■ **TEXTO DE ESTUDIO**
++++++++++++++++++++

Alberto Fernández dio la orden por celular de suspender la extensión de la oferta a los bonitas. “Pará todo. No extendemos”, le dijo el presidente desde la quinta de Olivos al ministro de Economía, Martín Guzmán, y con esa decisión puso al país al borde del default.
Para que sea exitoso, se necesita un acuerdo que oscila entre el 66 y el 85% de adhesión de los bonistas -según las series de los títulos emitidos-, y el ministro hasta el sábado sólo tenía una cifra cercana al 40 por ciento.
Al ordenar que no haya prórroga de la iniciativa oficial, el acuerdo habrá fracasado. El presidente advirtió en público y privado que no se movería de su iniciativa a los acreedores privados, pese al lobby en español e inglés que aún asola su despacho de la quinta de Olivos.
Fernández sólo extenderá la oferta hasta el 28 de agosto si los bonistas adelantan que aceptarán la última propuesta oficial, según publica el portal Infobae.

++++++++++++++++++++

■ **ORDEN DE TRABAJO 1**
Resume en una sola oración el párrafo del texto de estudio que empieza con «Para que sea exitoso» y conserva sus cifras principales.
■ **ORDEN DE TRABAJO 2**
Continúa el texto de estudio a partir de su último párrafo.
Los datos aportados no hacen falta para este trabajo.

■ **INFORMACIÓN PROPORCIONADA**
++++++++++++++++++++

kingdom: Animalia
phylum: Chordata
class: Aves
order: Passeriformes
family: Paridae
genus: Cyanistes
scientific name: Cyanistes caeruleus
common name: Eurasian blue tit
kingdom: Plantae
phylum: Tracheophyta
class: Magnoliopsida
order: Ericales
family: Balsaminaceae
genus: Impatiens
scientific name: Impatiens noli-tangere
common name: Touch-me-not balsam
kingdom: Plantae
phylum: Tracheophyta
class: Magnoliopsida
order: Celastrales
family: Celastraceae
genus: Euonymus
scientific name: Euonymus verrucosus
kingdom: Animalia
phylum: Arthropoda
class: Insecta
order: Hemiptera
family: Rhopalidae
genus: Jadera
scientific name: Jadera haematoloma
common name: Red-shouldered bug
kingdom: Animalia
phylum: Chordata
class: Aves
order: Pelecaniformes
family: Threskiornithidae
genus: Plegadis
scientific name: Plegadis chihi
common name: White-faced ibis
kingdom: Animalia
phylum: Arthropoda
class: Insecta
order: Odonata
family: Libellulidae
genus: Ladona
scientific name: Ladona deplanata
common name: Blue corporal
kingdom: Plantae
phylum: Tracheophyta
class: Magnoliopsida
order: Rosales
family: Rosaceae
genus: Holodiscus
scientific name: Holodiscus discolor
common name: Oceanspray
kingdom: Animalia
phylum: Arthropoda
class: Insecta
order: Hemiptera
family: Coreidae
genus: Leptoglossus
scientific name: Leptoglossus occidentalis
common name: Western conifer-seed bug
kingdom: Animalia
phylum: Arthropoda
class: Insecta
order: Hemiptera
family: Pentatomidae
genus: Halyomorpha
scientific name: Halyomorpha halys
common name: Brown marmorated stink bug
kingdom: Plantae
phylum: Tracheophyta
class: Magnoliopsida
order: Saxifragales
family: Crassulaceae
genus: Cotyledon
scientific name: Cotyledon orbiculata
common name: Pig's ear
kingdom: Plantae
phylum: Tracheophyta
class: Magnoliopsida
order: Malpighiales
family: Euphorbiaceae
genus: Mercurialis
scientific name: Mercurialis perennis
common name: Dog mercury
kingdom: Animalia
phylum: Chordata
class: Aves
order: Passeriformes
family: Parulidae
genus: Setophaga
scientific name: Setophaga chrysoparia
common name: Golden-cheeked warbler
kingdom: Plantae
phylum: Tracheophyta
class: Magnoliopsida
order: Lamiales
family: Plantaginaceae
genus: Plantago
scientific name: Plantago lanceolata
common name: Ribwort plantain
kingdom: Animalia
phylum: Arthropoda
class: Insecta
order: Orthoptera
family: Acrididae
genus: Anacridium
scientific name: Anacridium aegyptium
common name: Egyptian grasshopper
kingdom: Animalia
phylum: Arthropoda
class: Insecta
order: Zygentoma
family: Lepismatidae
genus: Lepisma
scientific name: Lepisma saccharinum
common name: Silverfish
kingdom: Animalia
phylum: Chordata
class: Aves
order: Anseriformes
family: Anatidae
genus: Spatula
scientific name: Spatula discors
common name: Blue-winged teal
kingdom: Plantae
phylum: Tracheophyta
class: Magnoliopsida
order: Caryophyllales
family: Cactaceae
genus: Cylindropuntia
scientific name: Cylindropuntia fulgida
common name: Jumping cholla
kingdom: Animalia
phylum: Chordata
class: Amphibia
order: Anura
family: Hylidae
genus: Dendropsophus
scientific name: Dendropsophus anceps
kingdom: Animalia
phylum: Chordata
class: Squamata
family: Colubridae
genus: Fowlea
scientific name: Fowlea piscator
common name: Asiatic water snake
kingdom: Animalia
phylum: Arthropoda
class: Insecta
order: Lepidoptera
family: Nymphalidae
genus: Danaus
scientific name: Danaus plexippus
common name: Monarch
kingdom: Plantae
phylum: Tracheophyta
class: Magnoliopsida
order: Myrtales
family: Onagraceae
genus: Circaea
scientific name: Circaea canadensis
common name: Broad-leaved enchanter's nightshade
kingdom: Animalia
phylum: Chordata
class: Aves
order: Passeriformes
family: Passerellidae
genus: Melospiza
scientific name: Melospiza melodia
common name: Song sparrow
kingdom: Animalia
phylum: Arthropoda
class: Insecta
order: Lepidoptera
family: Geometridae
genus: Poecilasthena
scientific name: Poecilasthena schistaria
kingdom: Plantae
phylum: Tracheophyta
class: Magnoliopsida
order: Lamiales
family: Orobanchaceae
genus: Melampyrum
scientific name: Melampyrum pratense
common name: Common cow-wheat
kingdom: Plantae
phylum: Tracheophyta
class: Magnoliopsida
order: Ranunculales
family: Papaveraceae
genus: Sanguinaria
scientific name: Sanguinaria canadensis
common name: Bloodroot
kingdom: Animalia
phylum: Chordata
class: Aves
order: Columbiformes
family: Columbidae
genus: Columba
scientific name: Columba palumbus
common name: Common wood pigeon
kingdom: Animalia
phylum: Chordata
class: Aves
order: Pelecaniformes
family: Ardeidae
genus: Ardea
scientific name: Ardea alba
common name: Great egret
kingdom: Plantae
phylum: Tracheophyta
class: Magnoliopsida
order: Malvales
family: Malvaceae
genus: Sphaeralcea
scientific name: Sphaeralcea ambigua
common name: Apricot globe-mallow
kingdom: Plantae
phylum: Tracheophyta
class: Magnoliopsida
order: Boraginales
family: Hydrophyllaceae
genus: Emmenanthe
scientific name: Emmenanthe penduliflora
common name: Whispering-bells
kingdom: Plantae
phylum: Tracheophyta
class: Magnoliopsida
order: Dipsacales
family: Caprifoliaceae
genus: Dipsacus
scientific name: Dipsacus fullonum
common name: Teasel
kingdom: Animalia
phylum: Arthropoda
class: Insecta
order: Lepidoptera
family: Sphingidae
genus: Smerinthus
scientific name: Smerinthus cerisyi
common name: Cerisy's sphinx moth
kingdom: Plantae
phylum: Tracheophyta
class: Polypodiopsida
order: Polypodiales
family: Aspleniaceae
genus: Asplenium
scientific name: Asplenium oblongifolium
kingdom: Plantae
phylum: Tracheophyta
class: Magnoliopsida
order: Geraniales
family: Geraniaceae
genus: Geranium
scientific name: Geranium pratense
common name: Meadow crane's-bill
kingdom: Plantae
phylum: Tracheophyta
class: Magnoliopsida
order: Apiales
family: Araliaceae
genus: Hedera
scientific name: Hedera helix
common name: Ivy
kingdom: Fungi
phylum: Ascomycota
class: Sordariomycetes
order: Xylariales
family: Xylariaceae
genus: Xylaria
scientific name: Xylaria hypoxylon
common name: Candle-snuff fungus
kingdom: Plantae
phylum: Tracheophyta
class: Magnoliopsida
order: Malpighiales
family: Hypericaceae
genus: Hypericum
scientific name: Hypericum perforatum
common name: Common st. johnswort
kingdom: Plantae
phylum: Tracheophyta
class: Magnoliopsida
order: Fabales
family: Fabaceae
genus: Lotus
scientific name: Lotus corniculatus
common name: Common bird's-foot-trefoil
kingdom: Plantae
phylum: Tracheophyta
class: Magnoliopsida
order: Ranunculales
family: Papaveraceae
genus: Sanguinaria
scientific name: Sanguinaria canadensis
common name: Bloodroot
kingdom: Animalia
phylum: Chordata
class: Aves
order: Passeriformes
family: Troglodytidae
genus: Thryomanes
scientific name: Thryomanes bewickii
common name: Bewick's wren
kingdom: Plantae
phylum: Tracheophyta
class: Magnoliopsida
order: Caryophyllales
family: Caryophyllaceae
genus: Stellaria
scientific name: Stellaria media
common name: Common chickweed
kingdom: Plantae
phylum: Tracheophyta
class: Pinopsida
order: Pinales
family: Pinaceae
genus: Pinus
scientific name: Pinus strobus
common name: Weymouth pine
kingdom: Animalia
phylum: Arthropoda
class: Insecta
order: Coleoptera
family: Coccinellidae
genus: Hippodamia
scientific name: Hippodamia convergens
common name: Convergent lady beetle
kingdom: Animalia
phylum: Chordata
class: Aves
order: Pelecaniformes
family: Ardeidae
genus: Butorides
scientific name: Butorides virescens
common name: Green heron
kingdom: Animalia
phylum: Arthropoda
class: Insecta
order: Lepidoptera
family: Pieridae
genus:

++++++++++++++++++++

■ **RESULTADO ESPERADO 1**
El acuerdo requiere entre un 66 y un 85% de adhesión de los bonistas, según la serie de títulos, pero hasta el sábado el ministro solo contaba con cerca del 40 por ciento.

■ **RESULTADO ESPERADO 2**
Con este panorama se abren dos escenarios: los bonistas pueden hacer uso de sus derechos y presentar una demanda por default contra la Argentina, o aceptar un standstill, un acuerdo formal entre la Argentina y los acreedores privados que establece la postergación de las negociaciones por un tiempo prudencial y evita así la posibilidad de iniciar acciones por default en los tribunales de New York.
Si bien el mandatario considera una razón de Estado resolver la reestructuración de la deuda externa, se niega a pagar las cuentas aplicando un plan de ajuste recetado por el staff del Fondo Monetario Internacional (FMI).